:: RECORDS TO USE ::
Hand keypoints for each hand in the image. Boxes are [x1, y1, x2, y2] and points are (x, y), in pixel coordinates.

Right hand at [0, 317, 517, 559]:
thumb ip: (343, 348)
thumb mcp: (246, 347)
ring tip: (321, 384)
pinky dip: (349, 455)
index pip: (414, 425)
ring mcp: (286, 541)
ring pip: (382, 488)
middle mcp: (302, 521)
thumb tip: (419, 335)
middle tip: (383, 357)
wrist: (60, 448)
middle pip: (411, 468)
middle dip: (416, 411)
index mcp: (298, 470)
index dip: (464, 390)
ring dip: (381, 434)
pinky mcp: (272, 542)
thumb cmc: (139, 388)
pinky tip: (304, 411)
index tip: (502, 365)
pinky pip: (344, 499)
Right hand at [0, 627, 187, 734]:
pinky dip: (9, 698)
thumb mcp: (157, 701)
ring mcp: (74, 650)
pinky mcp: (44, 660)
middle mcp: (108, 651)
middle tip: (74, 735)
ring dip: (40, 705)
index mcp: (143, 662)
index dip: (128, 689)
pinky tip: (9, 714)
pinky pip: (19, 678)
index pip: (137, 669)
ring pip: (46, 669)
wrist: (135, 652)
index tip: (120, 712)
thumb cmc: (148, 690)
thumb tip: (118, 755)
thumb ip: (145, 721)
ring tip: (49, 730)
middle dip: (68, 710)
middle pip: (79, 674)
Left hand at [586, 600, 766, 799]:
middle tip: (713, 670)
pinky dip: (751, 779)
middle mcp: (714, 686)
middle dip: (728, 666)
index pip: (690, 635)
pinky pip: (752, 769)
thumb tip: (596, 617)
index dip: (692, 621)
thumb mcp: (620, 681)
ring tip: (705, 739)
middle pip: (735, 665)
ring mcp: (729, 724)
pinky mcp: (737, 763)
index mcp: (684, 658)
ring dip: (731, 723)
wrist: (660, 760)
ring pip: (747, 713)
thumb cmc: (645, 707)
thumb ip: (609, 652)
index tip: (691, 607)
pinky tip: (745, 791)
:::
:: RECORDS TO USE ::
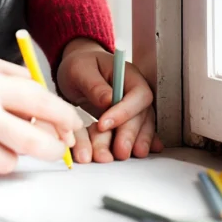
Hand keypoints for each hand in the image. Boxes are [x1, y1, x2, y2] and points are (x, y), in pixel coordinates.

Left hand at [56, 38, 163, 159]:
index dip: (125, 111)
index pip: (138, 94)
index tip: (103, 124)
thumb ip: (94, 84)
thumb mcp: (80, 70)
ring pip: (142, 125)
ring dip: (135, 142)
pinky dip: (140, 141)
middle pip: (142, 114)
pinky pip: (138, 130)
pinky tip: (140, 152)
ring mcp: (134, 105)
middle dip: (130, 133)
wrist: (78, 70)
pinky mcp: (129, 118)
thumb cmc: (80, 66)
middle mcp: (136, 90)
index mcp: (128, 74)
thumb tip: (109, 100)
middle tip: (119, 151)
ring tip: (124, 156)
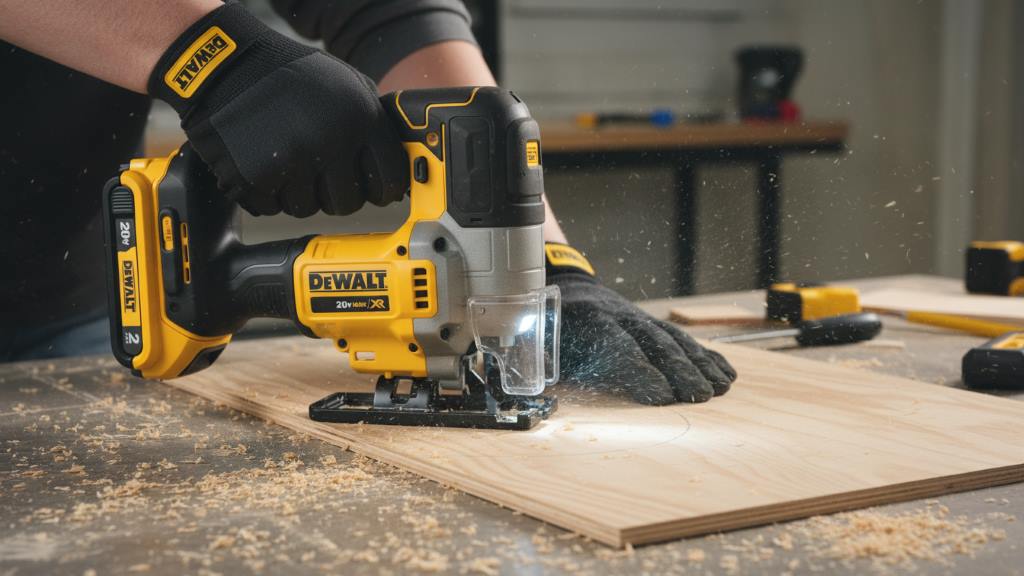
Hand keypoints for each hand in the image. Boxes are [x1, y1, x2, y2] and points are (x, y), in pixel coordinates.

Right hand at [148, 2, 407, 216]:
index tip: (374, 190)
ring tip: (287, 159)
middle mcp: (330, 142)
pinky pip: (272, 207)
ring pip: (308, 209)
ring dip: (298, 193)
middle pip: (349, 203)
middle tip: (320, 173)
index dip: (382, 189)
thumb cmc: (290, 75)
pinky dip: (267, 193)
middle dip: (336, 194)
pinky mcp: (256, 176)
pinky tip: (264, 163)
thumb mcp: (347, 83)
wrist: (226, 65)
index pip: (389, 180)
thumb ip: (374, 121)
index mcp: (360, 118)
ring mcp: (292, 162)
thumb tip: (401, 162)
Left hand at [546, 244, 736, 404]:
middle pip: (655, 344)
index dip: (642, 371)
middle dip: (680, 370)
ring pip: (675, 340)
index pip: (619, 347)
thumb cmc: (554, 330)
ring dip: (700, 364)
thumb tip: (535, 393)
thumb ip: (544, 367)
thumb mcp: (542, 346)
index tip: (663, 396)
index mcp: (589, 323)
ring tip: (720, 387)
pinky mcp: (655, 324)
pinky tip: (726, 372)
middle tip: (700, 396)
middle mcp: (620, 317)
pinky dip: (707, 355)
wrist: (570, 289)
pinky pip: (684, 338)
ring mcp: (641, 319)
:::
:: RECORDS TO USE ::
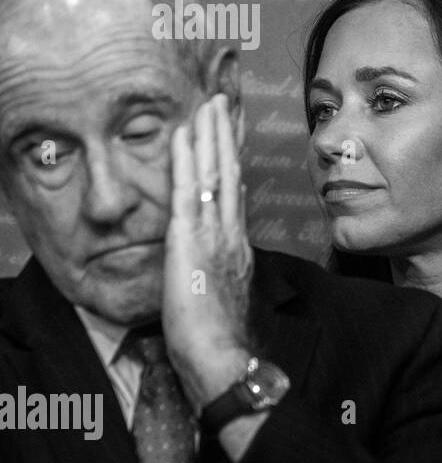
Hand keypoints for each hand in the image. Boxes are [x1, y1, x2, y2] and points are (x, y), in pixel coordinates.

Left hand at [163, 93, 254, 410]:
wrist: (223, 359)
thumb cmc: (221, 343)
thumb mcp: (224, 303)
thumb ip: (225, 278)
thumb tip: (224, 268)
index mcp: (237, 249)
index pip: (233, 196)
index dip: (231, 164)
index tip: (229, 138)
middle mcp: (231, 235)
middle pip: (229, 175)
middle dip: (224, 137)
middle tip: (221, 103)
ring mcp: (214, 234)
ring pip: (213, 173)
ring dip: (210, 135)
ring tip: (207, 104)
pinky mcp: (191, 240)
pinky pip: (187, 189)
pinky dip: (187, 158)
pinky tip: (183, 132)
:::
▸ WHAT YOU HAVE TO DO
Your answer should consist solely of the lines above from the line with "ring tip: (720, 387)" to the line with "ring mcp: (641, 319)", both included, reproduced exactly.

▸ REPLY
ring tip: (720, 387)
pinky mcp: (655, 324)
pinky tip: (726, 372)
middle tip: (700, 396)
middle mcp: (620, 317)
pinky dip: (707, 355)
wrist: (570, 289)
pinky pip: (684, 338)
ring mcp: (641, 319)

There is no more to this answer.